Sandberg has become a kind of cheerleader for mothers at work. When she says she regularly leaves the office by 5.30pm, it spawns headlines. When she announces it’s okay to cry in the office, we stock up on Kleenex.

But we shouldn’t forget that she is speaking from a position of extraordinary privilege – not just because she earned a salary of nearly $30 million in 2011, but also because she is in the enviable position of being able to control her career.

That’s why I will be taking this – along with all the better-hungrier-faster brand of advice in her new book, Lean In – with a pinch of salt. It’s not designed for people like me, or for the 99.9 per cent of us who aren’t on six-, seven- or eight-figure salaries. It might work for women like my friend, or for Marissa Mayer, both of whom are at the top of their game and in a position to call the shots.

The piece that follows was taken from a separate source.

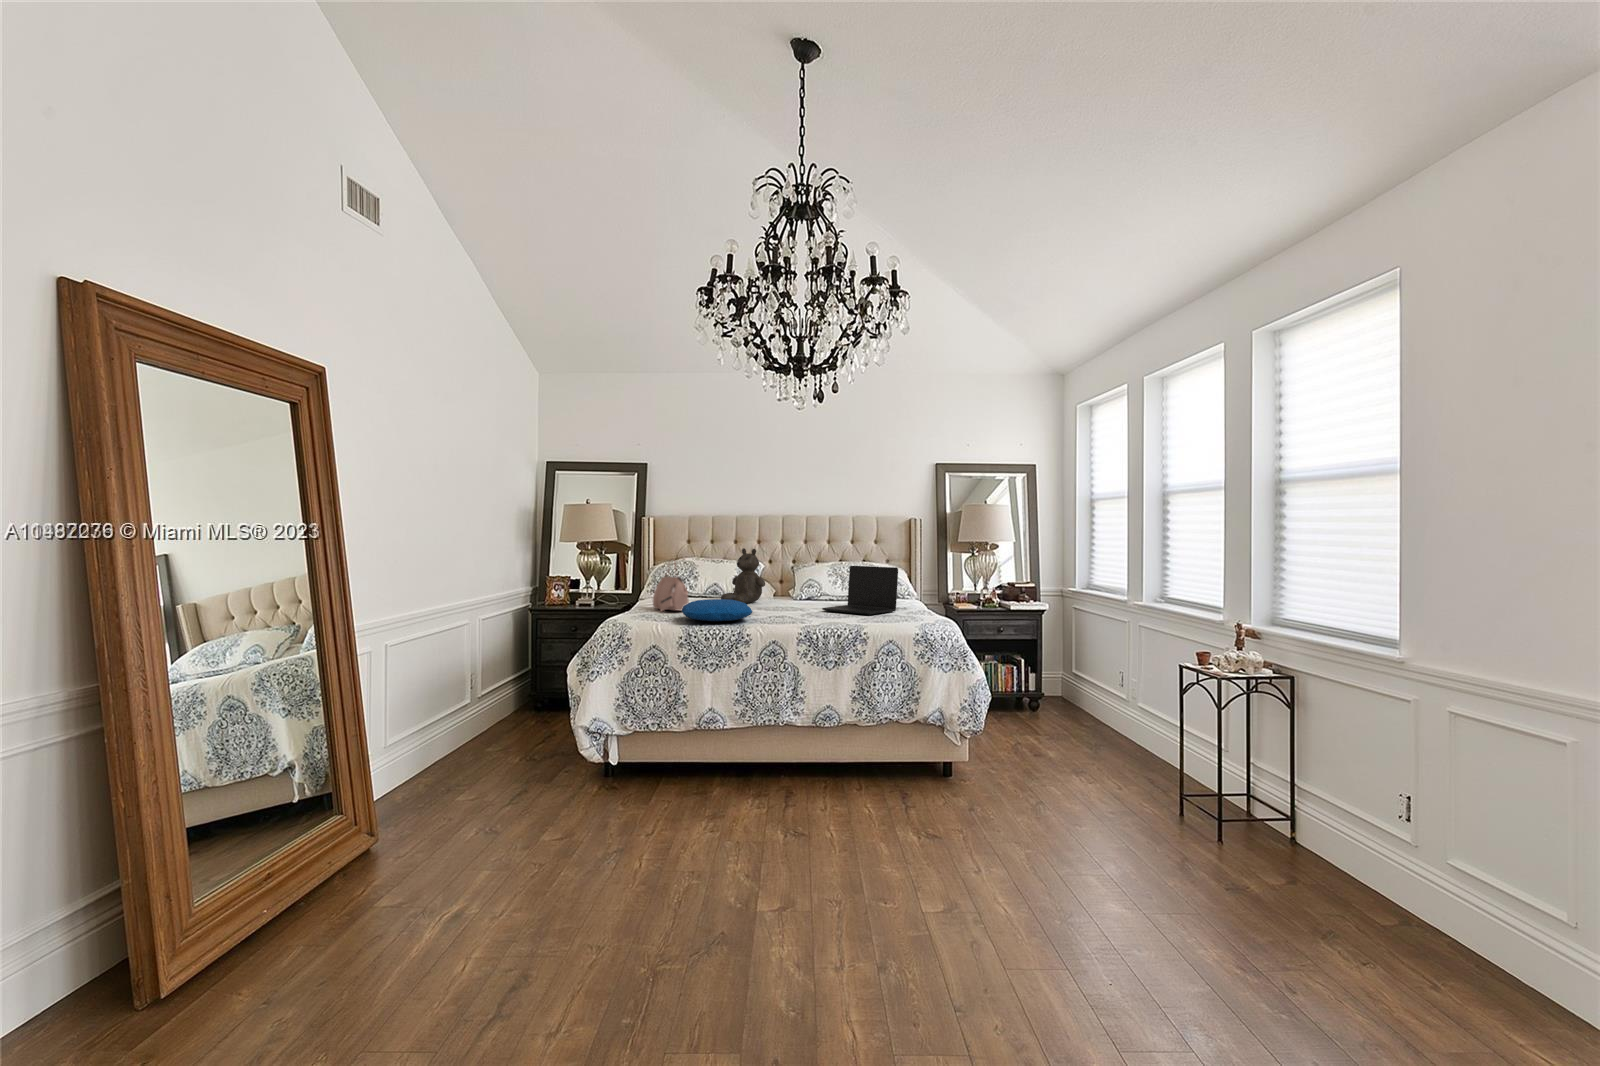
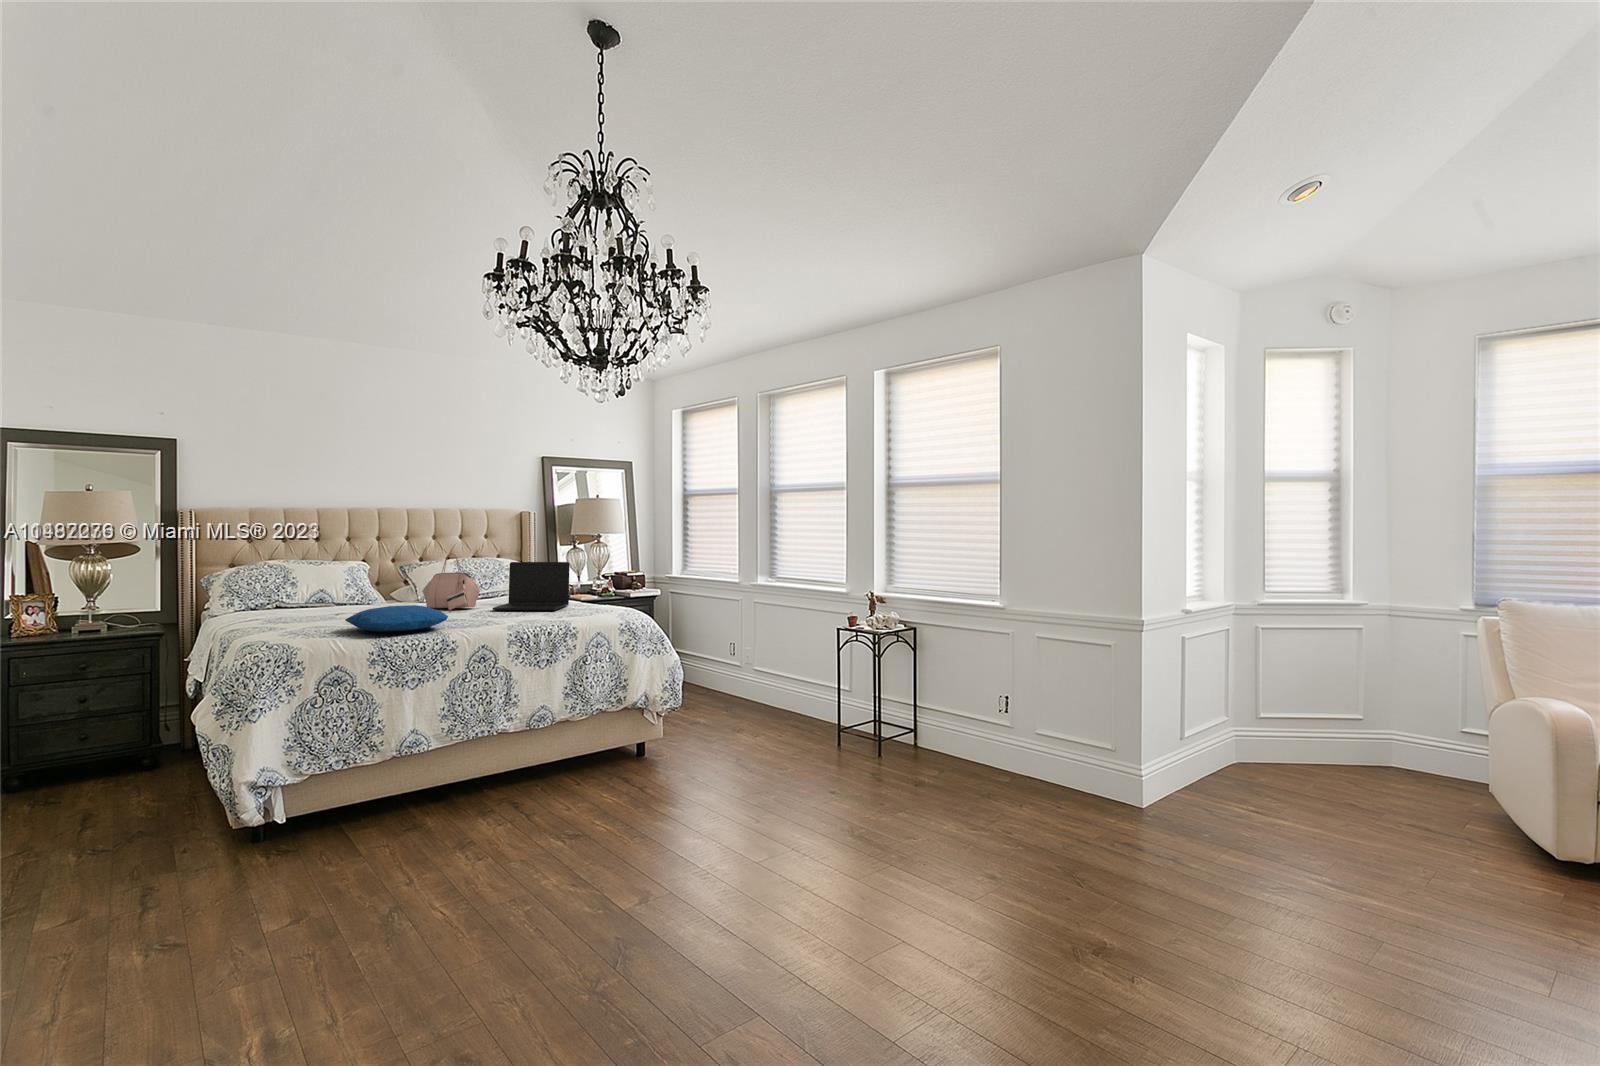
teddy bear: present [721,548,765,603] -> none [344,547,402,611]
handbag: present [653,559,689,611] -> present [422,553,480,610]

But for the rest of us, turning to someone like Sandberg for tips on how to combine your career with having children is like asking Kate Moss for advice on losing three stone, or Katie Taylor about how to drag yourself off the couch and go for a run.

So here’s my advice on coming clean with your employer about your baby plans: unless you’re Sheryl Sandberg, don’t.

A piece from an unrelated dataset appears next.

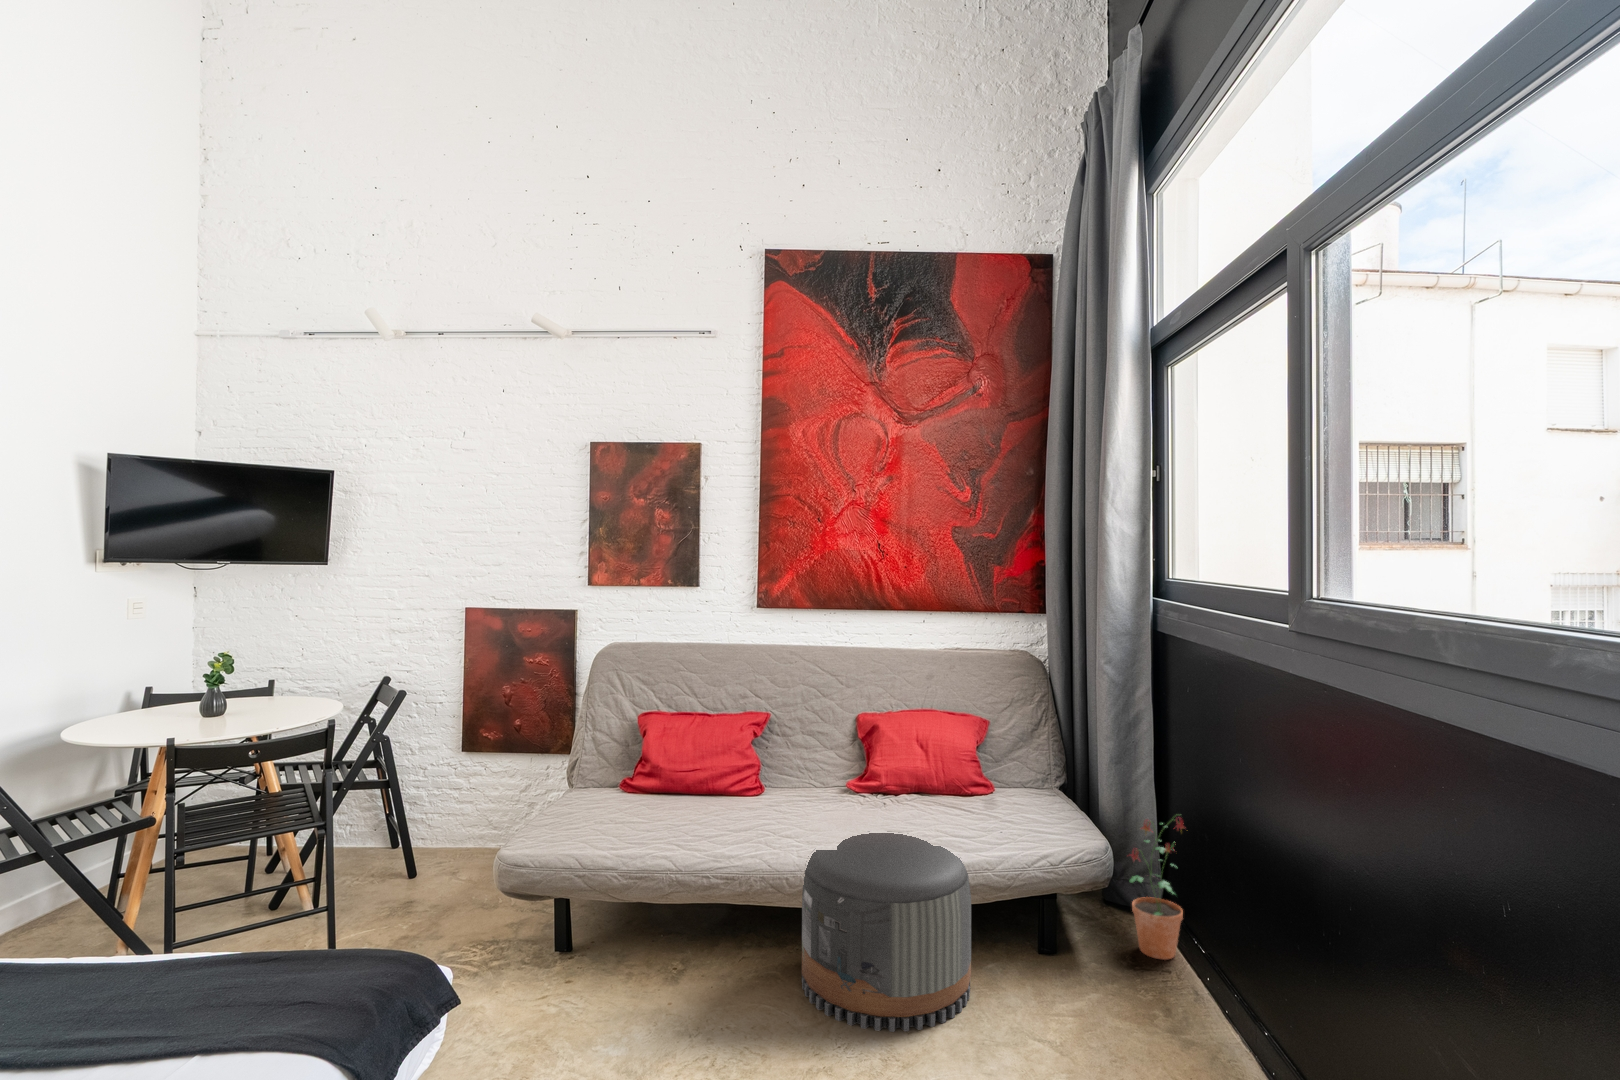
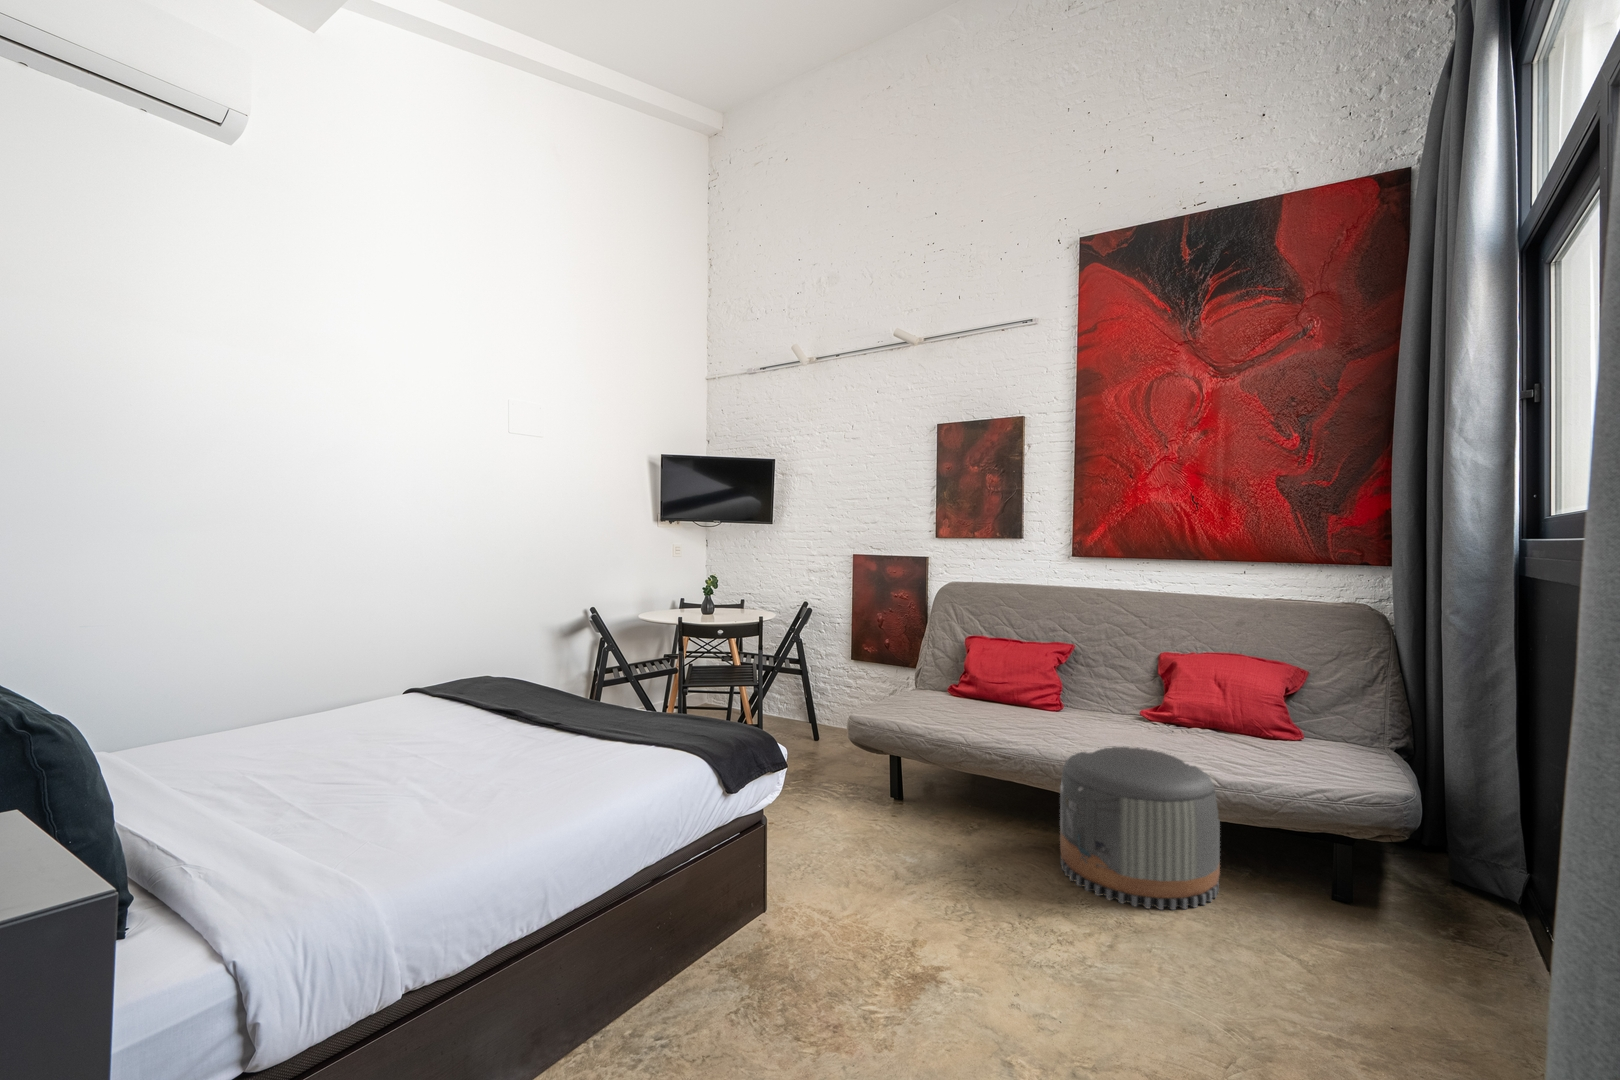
potted plant: present [1129,819,1188,960] -> none [1427,778,1523,930]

Saving face is a waste of space

The great, guilty pleasure of the Hollywood awards season isn’t planning all the movies you won’t manage to see for the rest of the year, or even dissecting the fashion choices or inebriation levels of Tinseltown’s chosen ones. Rather, it is the satisfying annual reminder that money and fame can’t buy you happiness, which comes to you in the form of a live parade of dubious cosmetic-surgery choices – the smooth-as-Polyfilla foreheads; the breasts as round and perfect as two small planets; the lips like a pair of marooned rubber dinghies.

I know it’s not scientific to judge the contentment levels of others by their cosmetic surgery – but what degree of self-doubt would you have to suffer in order to take cells from your bottom and have them injected into your face?

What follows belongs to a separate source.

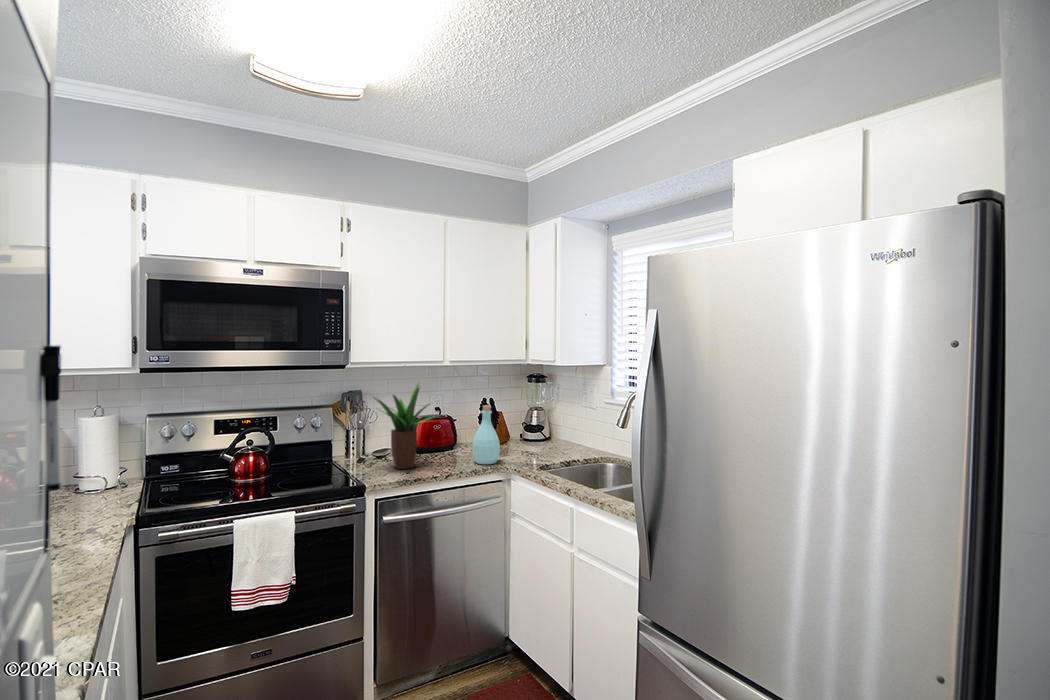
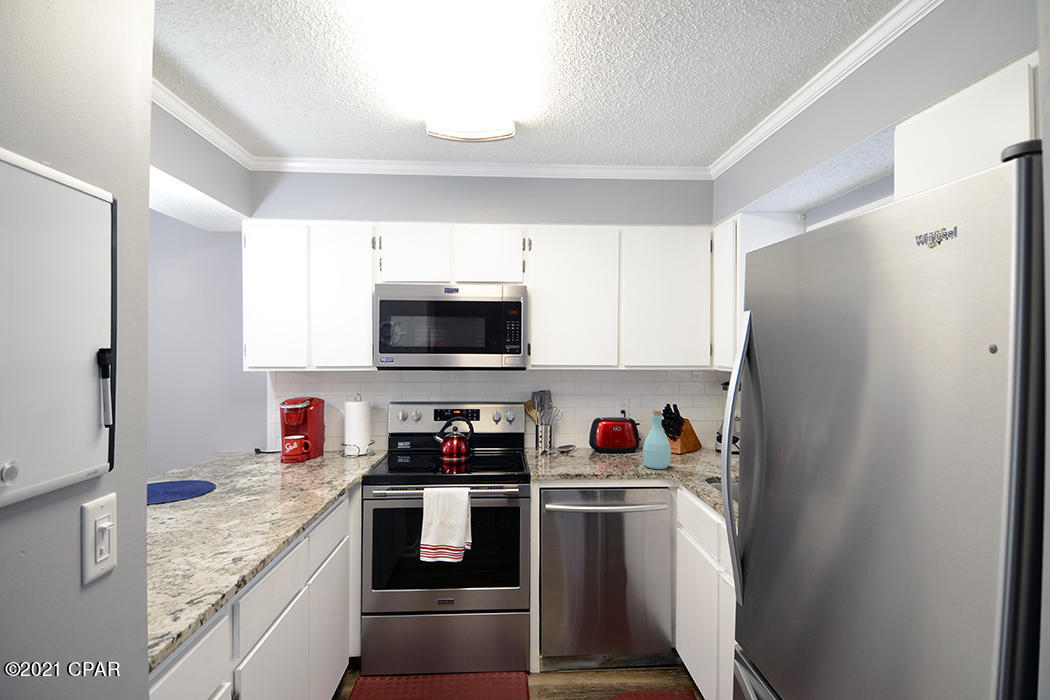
potted plant: present [374,384,437,469] -> none [549,385,614,464]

Not as much as you might think, apparently. According to figures released by the British Association of Aesthetic Plastic Surgeons this week, “fat transfers” are one of the fastest-growing trends in cosmetic surgery. These, along with collagen injections, are the procedures that account for the slightly puffy “pillow faces” you see on the red carpet. The idea is that the recipients look discreetly fresh and youthful – instead, though, many of them just look like they’re fresh out of an audition for Finding Nemo.

Palestinians and Cahersiveenians

Co Kerry is once again making world headlines this week, and this time it’s nothing to do with a Healy-Rae. Three teenager charity collectors from Cahersiveen found themselves at the centre of a minor international incident after they stopped Jerusalem Post writer Sarah Honig on the street, jangling “Free Palestine” buckets. Honig asked them who they wanted to free Palestine from; they replied, “the Jews”.

Honig was so offended that she went home and wrote a piece accusing Ireland of having a “history of anti-Semitism without having ever had a sizable Jewish population”. The views she heard on the streets of Caherciveen, she went on, are representative of the “intense bigotry” towards Israel that is felt right across Europe.

“Chuggers” might be annoying, and it’s hard not to have some sympathy for her irritation at the children’s unsophisticated grasp of Middle Eastern politics. But accusing the Irish nation, and the rest of Europe, of anti-Semitism based on one encounter seems a bit of a stretch.